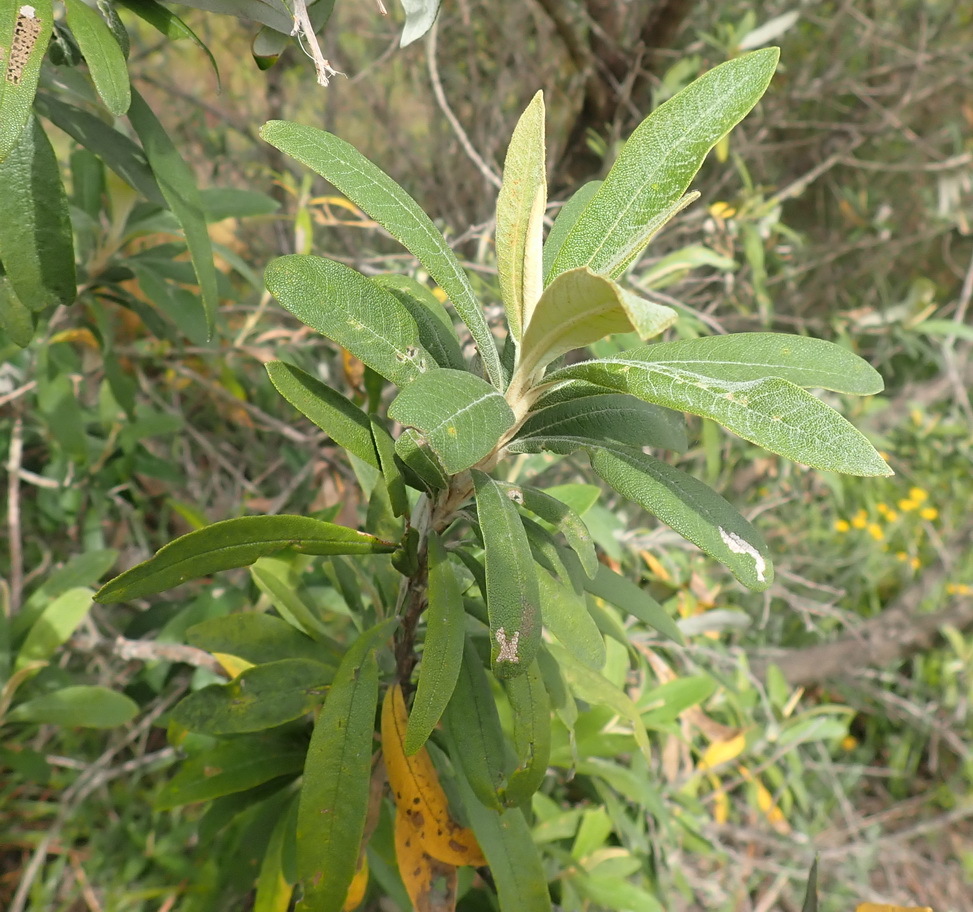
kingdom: Plantae
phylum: Tracheophyta
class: Magnoliopsida
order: Asterales
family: Asteraceae
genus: Tarchonanthus
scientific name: Tarchonanthus littoralis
··········
* _WHAT TO WORK ON_:
Rewrite every line of the rows above, putting "binomial name" in place of "scientific name" and changing nothing else. Omit the pictures.

* _RESULT FOR THIS EXERCISE_:
kingdom: Plantae
phylum: Tracheophyta
class: Magnoliopsida
order: Asterales
family: Asteraceae
genus: Tarchonanthus
binomial name: Tarchonanthus littoralis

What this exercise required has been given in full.